Le contexte incite donc les brasseurs à lancer des nouveautés comme les bières peu alcoolisées (moins de 0,5%) voire garanties sans alcool pour répondre à l’impératif de l’absence totale d’alcool pour les conducteurs de véhicules. Asahi a également sorti une canette « pression », Sapporo joue sur la nostalgie en relançant une production dans son ancienne brasserie de Tokyo, Kirin et Suntory viennent de passer un accord pour développer des bières sans sucre etc.
La question de l’emballage pour réduire l’empreinte carbone et le gaspillage offre aussi des innovations.

Les micro brasseries se sont par ailleurs développées, mais restent très minoritaires : de 6 en 1994, elles sont passées officiellement à 412 en 2021 (et probablement plutôt 700 aujourd’hui) mais ne produisent qu’un peu plus de 1% des bières japonaises.

Maintenir une production nationale d’orges

Pour l’immense majorité de ses produits agricoles, le Japon est très dépendant des importations et lutte pour maintenir une production domestique. C’est le cas de l’orge brassicole : l’agriculture nippone couvre environ 10% des besoins en malt et coute plus cher que les importations. Le mécanisme est à double cliquet : le Japon veut en effet protéger sa production de riz et soutient les agriculteurs qui peuvent faire deux récoltes : une de riz puis une d’orge chaque année. Avec une autre conséquence, les variétés doivent avoir une période de végétation courte.
En fait, ce sont plutôt les orges à deux rangs qui profitent de ce système (passées de 112 000 t en 2012 à 158 000 t en 2021 contre une quasi stabilité autour de 50 000t pour les orges brassicoles). Les orges préférées de chaque brasserie sont contractualisées avec Zen-Noh, la structure économique du réseau des coopératives agricoles JA (Japan agriculture).

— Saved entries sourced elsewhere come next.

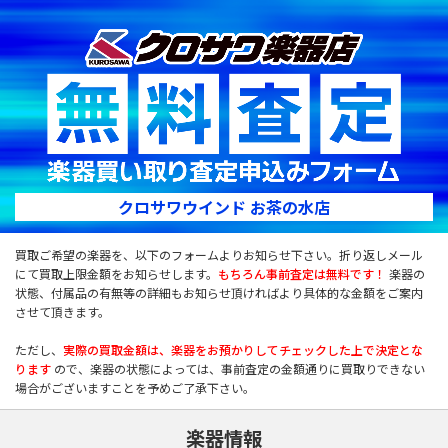
クロサワウインド お茶の水店
買取ご希望の楽器を、以下のフォームよりお知らせ下さい。折り返しメール
にて買取上限金額をお知らせします。
もちろん事前査定は無料です！
楽器の
状態、付属品の有無等の詳細もお知らせ頂ければより具体的な金額をご案内
させて頂きます。
ただし、
実際の買取金額は、楽器をお預かりしてチェックした上で決定とな
ります
ので、楽器の状態によっては、事前査定の金額通りに買取りできない
場合がございますことを予めご了承下さい。
楽器情報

« Pour assurer une utilisation stable de ces orges et, donc, du malt domestique, le gouvernement estime chaque année la production japonaise de bière et de malt et institue des quotas à tarif privilégié pour le volume manquant. En imposant des taxes plus élevées sur les volumes qui dépassent ce seuil, le gouvernement protège la production nationale d’orge », résume le BAJ. Les brasseurs sont en tous cas obligés de consommer toute la production nationale (environ 4 fois plus chère) avant d’avoir accès aux ressources internationales de leurs matières premières. 

C’est le Canada qui rafle la première place en malt avec 26,5% des importations en moyenne sur les 5 dernières années, en léger repli (111 060 t en 2022 soit 24,2% des imports). Il est suivi par l’Australie (17,4% en moyenne sur cinq ans mais à 17,2% en 2022) qui vient de se faire doubler par la Grande-Bretagne (16,9% en moyenne sur 5 ans mais 18,7% avec 85 819 t en 2022). La France arrive en 4ème position avec 14,7% des importations en moyenne sur 5 ans, mais une belle progression l’an dernier à 17% (77 844 t selon les douanes japonaises). L’Hexagone talonne désormais l’Australie. L’Allemagne suit mais de plus loin (8,9% de part de marché en 2022) puis viennent, encore plus loin, les Pays-Bas, la République Tchèque et la Belgique.

Du côté du houblon, la dépendance s’accentue également chaque année en raison principalement du vieillissement de la population agricole japonaise. Ce sont les Allemands qui dominent (63% des besoins soit 2 631 527 kg), suivis par les Tchèques (24,3%), la France arrivant en 8ème position avec… 610 kg l’an dernier.